• _WHAT THE EXERCISE ASKS_
With all pictures excluded, restate the records that follow exactly as written.

Transcribed page contents:

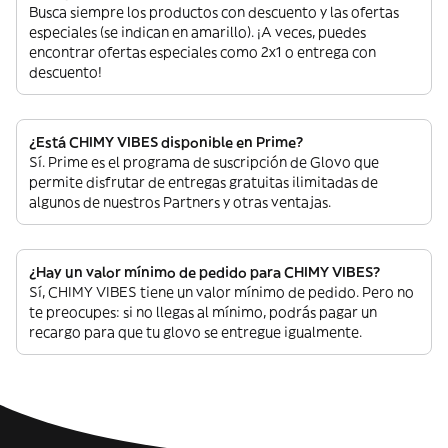
Busca siempre los productos con descuento y las ofertas
especiales (se indican en amarillo). ¡A veces, puedes
encontrar ofertas especiales como 2x1 o entrega con
descuento!
¿Está CHIMY VIBES disponible en Prime?
Sí. Prime es el programa de suscripción de Glovo que
permite disfrutar de entregas gratuitas ilimitadas de
algunos de nuestros Partners y otras ventajas.
¿Hay un valor mínimo de pedido para CHIMY VIBES?
Sí, CHIMY VIBES tiene un valor mínimo de pedido. Pero no
te preocupes: si no llegas al mínimo, podrás pagar un
recargo para que tu glovo se entregue igualmente.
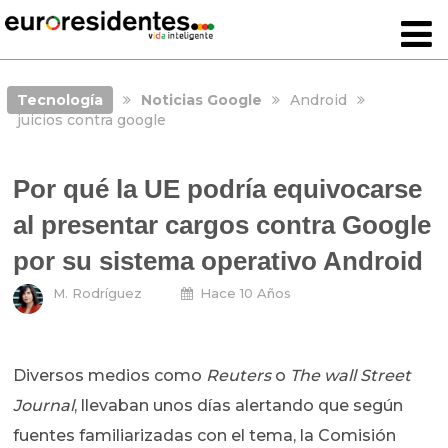
Tecnología
Noticias Google
Android
juicios contra google
Por qué la UE podría equivocarse
al presentar cargos contra Google
por su sistema operativo Android
M. Rodríguez
Hace 10 Años
Diversos medios como
Reuters
o
The wall Street
Journal
, llevaban unos días alertando que según
fuentes familiarizadas con el tema, la Comisión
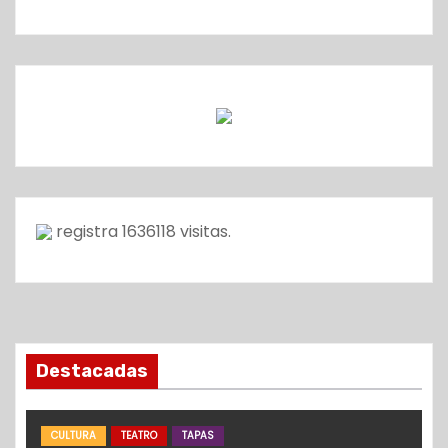
registra
1636118
visitas.
Destacadas
CULTURA
TEATRO
TAPAS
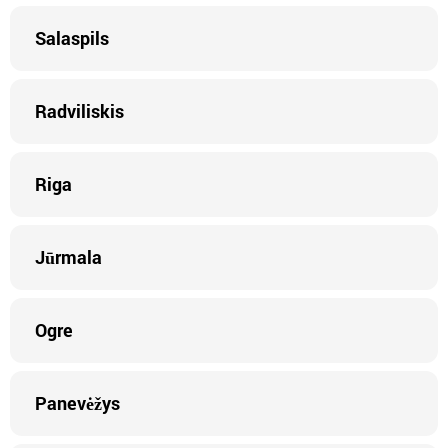
Salaspils
Radviliskis
Riga
Jūrmala
Ogre
Panevėžys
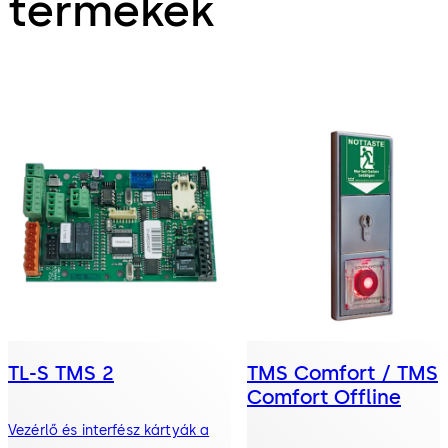
termékek
TL-S TMS 2
TMS Comfort / TMS
Comfort Offline
Vezérlő és interfész kártyák a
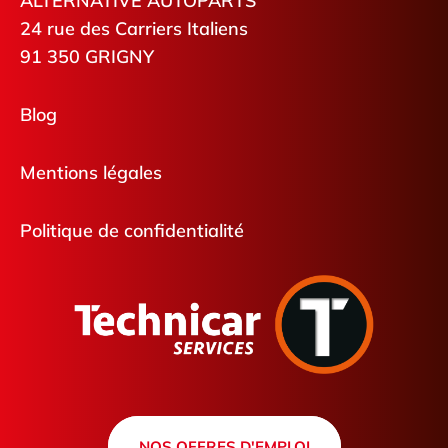
ALTERNATIVE AUTOPARTS
24 rue des Carriers Italiens
91 350 GRIGNY
Blog
Mentions légales
Politique de confidentialité
NOS OFFRES D'EMPLOI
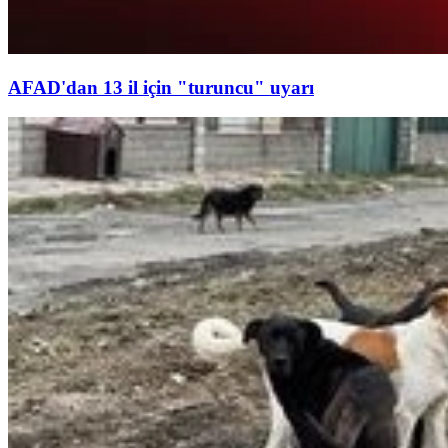
AFAD'dan 13 il için "turuncu" uyarı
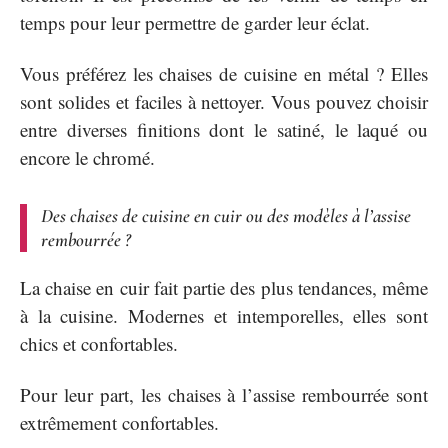
temps pour leur permettre de garder leur éclat.
Vous préférez les chaises de cuisine en métal ? Elles
sont solides et faciles à nettoyer. Vous pouvez choisir
entre diverses finitions dont le satiné, le laqué ou
encore le chromé.
Des chaises de cuisine en cuir ou des modèles à l’assise
rembourrée ?
La chaise en cuir fait partie des plus tendances, même
à la cuisine. Modernes et intemporelles, elles sont
chics et confortables.
Pour leur part, les chaises à l’assise rembourrée sont
extrêmement confortables.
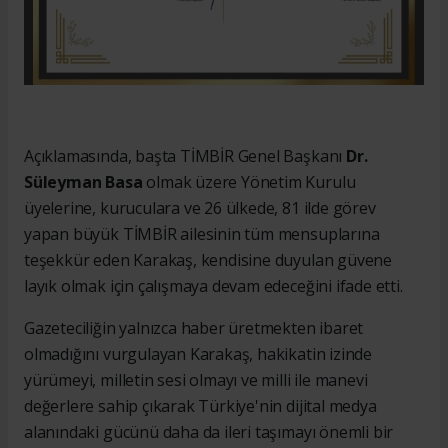
Açıklamasında, başta TİMBİR Genel Başkanı
Dr.
Süleyman Basa
olmak üzere Yönetim Kurulu
üyelerine, kuruculara ve 26 ülkede, 81 ilde görev
yapan büyük TİMBİR ailesinin tüm mensuplarına
teşekkür eden Karakaş, kendisine duyulan güvene
layık olmak için çalışmaya devam edeceğini ifade etti.
Gazeteciliğin yalnızca haber üretmekten ibaret
olmadığını vurgulayan Karakaş, hakikatin izinde
yürümeyi, milletin sesi olmayı ve milli ile manevi
değerlere sahip çıkarak Türkiye'nin dijital medya
alanındaki gücünü daha da ileri taşımayı önemli bir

• _ANSWER TO THIS TASK_
Busca siempre los productos con descuento y las ofertas
especiales (se indican en amarillo). ¡A veces, puedes
encontrar ofertas especiales como 2x1 o entrega con
descuento!
¿Está CHIMY VIBES disponible en Prime?
Sí. Prime es el programa de suscripción de Glovo que
permite disfrutar de entregas gratuitas ilimitadas de
algunos de nuestros Partners y otras ventajas.
¿Hay un valor mínimo de pedido para CHIMY VIBES?
Sí, CHIMY VIBES tiene un valor mínimo de pedido. Pero no
te preocupes: si no llegas al mínimo, podrás pagar un
recargo para que tu glovo se entregue igualmente.
Tecnología
Noticias Google
Android
juicios contra google
Por qué la UE podría equivocarse
al presentar cargos contra Google
por su sistema operativo Android
M. Rodríguez
Hace 10 Años
Diversos medios como
Reuters
o
The wall Street
Journal
, llevaban unos días alertando que según
fuentes familiarizadas con el tema, la Comisión
registra
1636118
visitas.
Destacadas
CULTURA
TEATRO
TAPAS
Salaspils
Radviliskis
Riga
Jūrmala
Ogre
Panevėžys
termékek
TL-S TMS 2
TMS Comfort / TMS
Comfort Offline
Vezérlő és interfész kártyák a
ALTERNATIVE AUTOPARTS
24 rue des Carriers Italiens
91 350 GRIGNY
Blog
Mentions légales
Politique de confidentialité
NOS OFFRES D'EMPLOI
AFAD'dan 13 il için "turuncu" uyarı
temps pour leur permettre de garder leur éclat.
Vous préférez les chaises de cuisine en métal ? Elles
sont solides et faciles à nettoyer. Vous pouvez choisir
entre diverses finitions dont le satiné, le laqué ou
encore le chromé.
Des chaises de cuisine en cuir ou des modèles à l’assise
rembourrée ?
La chaise en cuir fait partie des plus tendances, même
à la cuisine. Modernes et intemporelles, elles sont
chics et confortables.
Pour leur part, les chaises à l’assise rembourrée sont
extrêmement confortables.
Açıklamasında, başta TİMBİR Genel Başkanı
Dr.
Süleyman Basa
olmak üzere Yönetim Kurulu
üyelerine, kuruculara ve 26 ülkede, 81 ilde görev
yapan büyük TİMBİR ailesinin tüm mensuplarına
teşekkür eden Karakaş, kendisine duyulan güvene
layık olmak için çalışmaya devam edeceğini ifade etti.
Gazeteciliğin yalnızca haber üretmekten ibaret
olmadığını vurgulayan Karakaş, hakikatin izinde
yürümeyi, milletin sesi olmayı ve milli ile manevi
değerlere sahip çıkarak Türkiye'nin dijital medya
alanındaki gücünü daha da ileri taşımayı önemli bir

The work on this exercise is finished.